Can a Nurse Open a Pharmacy in Nigeria?

A pharmacy is where drugs are dispensed to patients. It could be a section of a hospital and it can exist as a standalone massive drug store (known as a community pharmacy).

A pharmacy is quite different from a patent medicine store (popularly called “chemist shop” in Nigeria), which is permitted by law to dispense only basic medications that mostly don’t require a doctor’s prescription. While a pharmacy may be owned only by a licensed pharmacist, anyone can own or open a chemist shop in Nigeria.

Due to increasing awareness of the lucrativeness of the pharmacy business in Nigeria, many non-pharmacists are interested in the business. This explains why nurses, doctors, and even non-health professionals are looking to tap into the business.

Can a Nurse Open a Pharmacy in Nigeria?

The answer is NO! A pharmacy deals in drugs, which are highly sensitive and guarded products, and as such only licensed pharmacists are allowed to open pharmacies in Nigeria. This is because they are the only set of professionals who have been trained to prepare, handle, prescribe, and dispense drugs correctly.

A nurse, on the other hand, has been trained to monitor sick people and cater to their immediate needs. This is clearly parallel to what a pharmacist does. It is therefore justifiable that the law in Nigeria doesn’t allow nurses or other non-pharmacists to open pharmacies in the country. Not even pharmacy technicians can open pharmacies in Nigeria.

Is There Any Way Around It?

Yes, there are some ways a nurse can still manage to open a pharmacy in Nigeria. However, not all of these options are legal. In this post, we’d be revealing the two most widely adopted options.

First option

A nurse can open a pharmacy using the license of a licensed pharmacist. To adopt this option, the nurse must also hire a pharmacist to manage the business. This managing pharmacist is known as a superintendent pharmacist and must be available in the facility at all times.

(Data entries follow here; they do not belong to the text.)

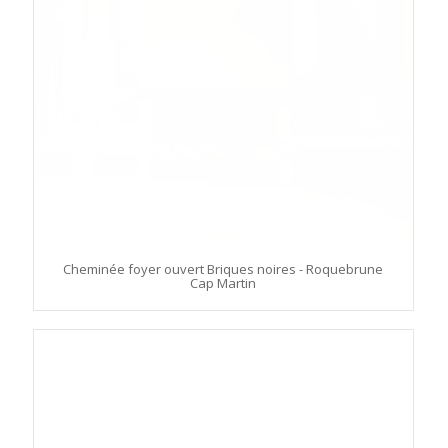
Cheminée foyer ouvert Briques noires - Roquebrune
Cap Martin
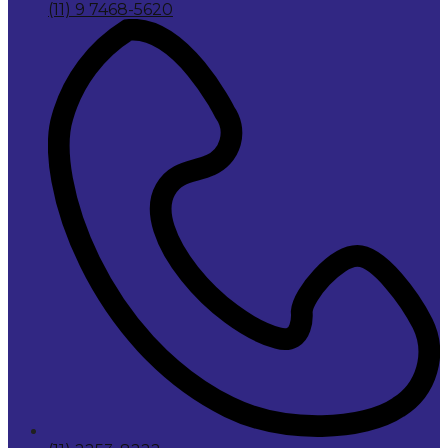
(11) 9 7468-5620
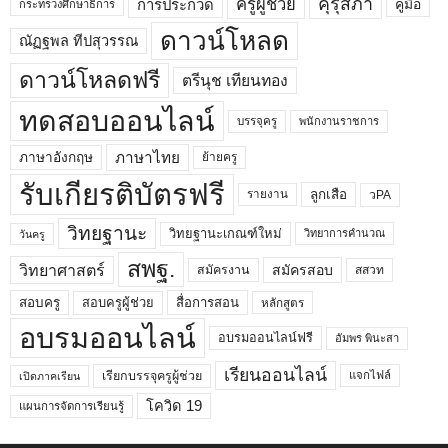
คุรุสภา
ครูผู้ช่วย
คู่มือ
การประกวด
กระทรวงศึกษาธิการ
ดาวน์โหลด
ณัฏฐพล ทีปสุวรรณ
ดาวน์โหลดฟรี
ตรีนุช เทียนทอง
ทดสอบออนไลน์
บรรจุครู
พนักงานราชการ
ภาษาไทย
ภาษาอังกฤษ
ย้ายครู
รับเกียรติบัตรฟรี
ลูกเสือ
วPA
รายงาน
วิทยฐานะ
วิทยฐานะเกณฑ์ใหม่
วิทยาการคำนวณ
วันครู
สพฐ.
วิทยาศาสตร์
สมัครสอบ
สมัครงาน
สสวท
สอบครูผู้ช่วย
สอบครู
สื่อการสอน
หลักสูตร
อบรมออนไลน์
อบรมออนไลน์ฟรี
อัมพร พินะสา
เรียนออนไลน์
เรียกบรรจุครูผู้ช่วย
แจกไฟล์
เปิดภาคเรียน
โควิด 19
แผนการจัดการเรียนรู้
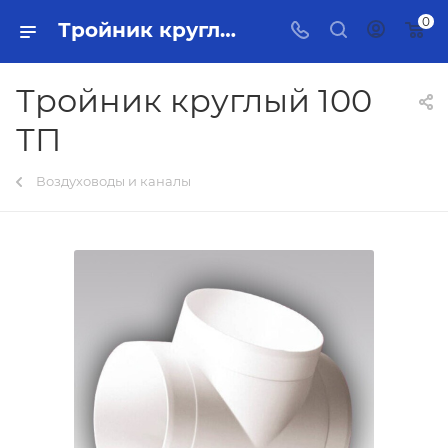
0
Тройник круглый 100 ТП Тольятти - купить в интернет-магазине, каталог с ценами и характеристиками
Тройник круглый 100
ТП
Воздуховоды и каналы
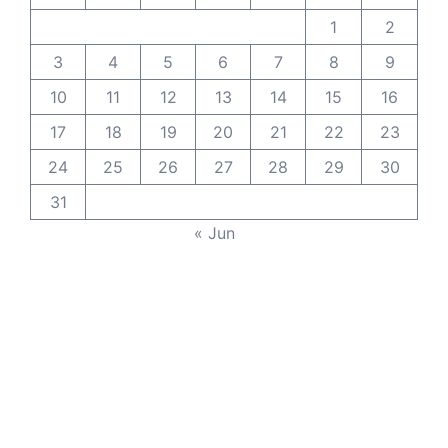
1
2
3
4
5
6
7
8
9
10
11
12
13
14
15
16
17
18
19
20
21
22
23
24
25
26
27
28
29
30
31
« Jun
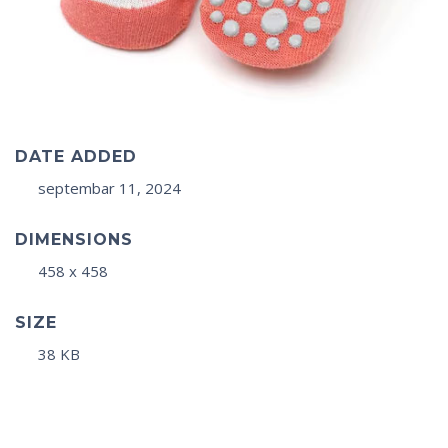
DATE ADDED
septembar 11, 2024
DIMENSIONS
458 x 458
SIZE
38 KB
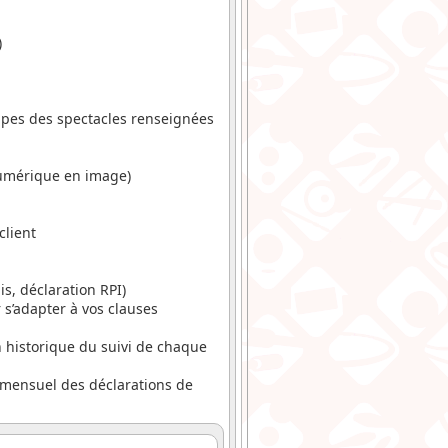
)
uipes des spectacles renseignées
 numérique en image)
client
s, déclaration RPI)
 s’adapter à vos clauses
 historique du suivi de chaque
i mensuel des déclarations de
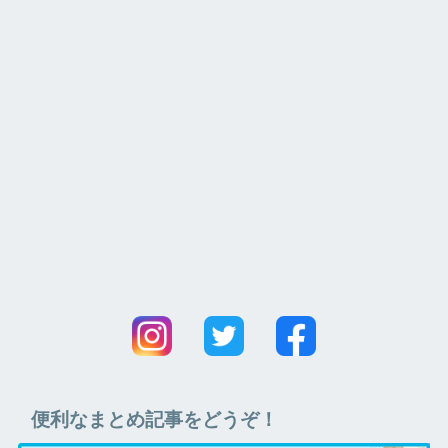
便利なまとめ記事をどうぞ！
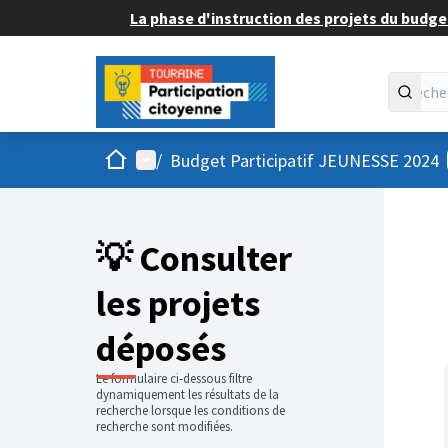
La phase d'instruction des projets du budget
Accueil
Menu principal
/
Budget Participatif JEUNESSE 2024
💡 Consulter
les projets
déposés
Le formulaire ci-dessous filtre
dynamiquement les résultats de la
recherche lorsque les conditions de
recherche sont modifiées.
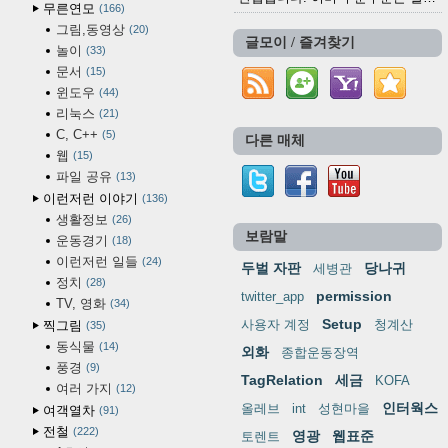
무른연모
166
그림,동영상
20
글모이 / 즐겨찾기
놀이
33
문서
15
윈도우
44
리눅스
21
C, C++
5
다른 매체
웹
15
파일 공유
13
이런저런 이야기
136
생활정보
26
보람말
운동경기
18
이런저런 일들
24
두벌 자판
당나귀
세병관
정치
28
permission
twitter_app
TV, 영화
34
Setup
사용자 계정
청계산
찍그림
35
동식물
14
외화
종합운동장역
풍경
9
TagRelation
세금
KOFA
여러 가지
12
인터웍스
올레브
int
성현마을
여객열차
91
전철
222
영광
웹표준
토렌트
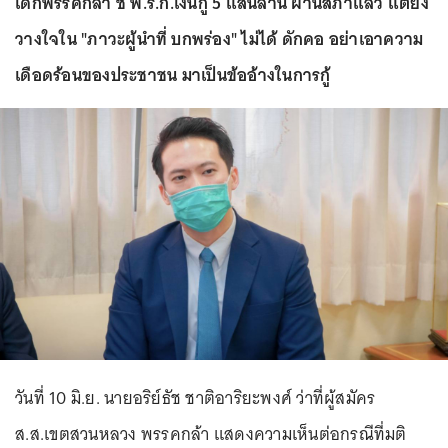
เด็กพรรคกล้า ชี้ พ.ร.ก.เงินกู้ 5 แสนล้าน ผ่านสภาแล้ว แต่ยัง
วางใจใน "ภาวะผู้นำที่ บกพร่อง" ไม่ได้ ดักคอ อย่าเอาความ
เดือดร้อนของประชาชน มาเป็นข้ออ้างในการกู้
วันที่ 10 มิ.ย. นายอริย์ธัช ชาติอาริยะพงศ์ ว่าที่ผู้สมัคร
ส.ส.เขตสวนหลวง พรรคกล้า แสดงความเห็นต่อกรณีที่มติ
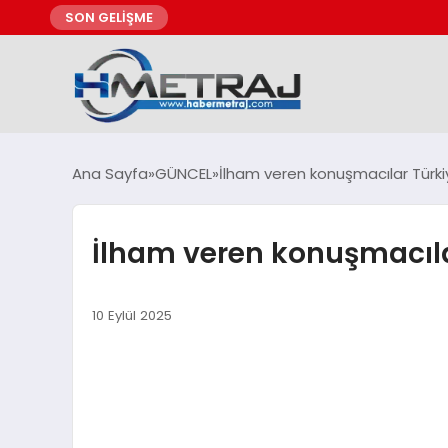
SON GELİŞME
Ana Sayfa
GÜNCEL
İlham veren konuşmacılar Türki
İlham veren konuşmacılar
10 Eylül 2025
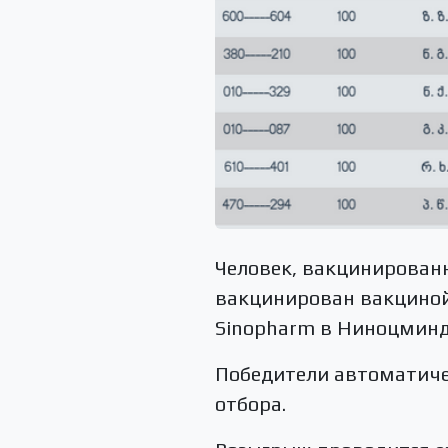
Человек, вакцинированн
вакцинирован вакциной
Sinopharm в Ниноцминд
Победители автоматиче
отбора.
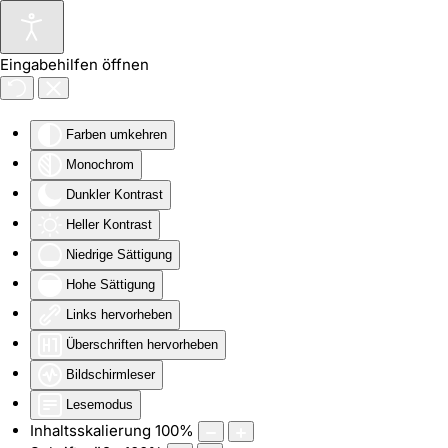
Zum Hauptinhalt springen
Eingabehilfen öffnen
Farben umkehren
Monochrom
Dunkler Kontrast
Heller Kontrast
Niedrige Sättigung
Hohe Sättigung
Links hervorheben
Überschriften hervorheben
Bildschirmleser
Lesemodus
Inhaltsskalierung
100
%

In fact, the pharmacy could be registered with the license of the same superintendent pharmacist provided the same license hasn’t been used to open another pharmacy elsewhere (the law allows only one pharmacy per license). In this case, the superintendent pharmacist is presented as the owner of the pharmacy, while the original owner “lies low”. This option isn’t legal as it involves some elements of falsification.

Second option

The only legally permitted way for a non-pharmacist to own a pharmacy in Nigeria is to hold shares in the pharmacy. The requirement is that a pharmacy must be the chief shareholder.

So, if a nurse is interested in owning a pharmacy, she should strike a deal with a licensed pharmacist who has the same intention. However, she would be coming into the business as a partner whose share percentage must be less — slightly, at least — than that of the pharmacist.

So, technically, by adopting this option, a nurse doesn’t own the pharmacy and doesn’t have sole control over it. But since this is the only legally sanctioned option, she can go with it for the peace of mind that it would bring.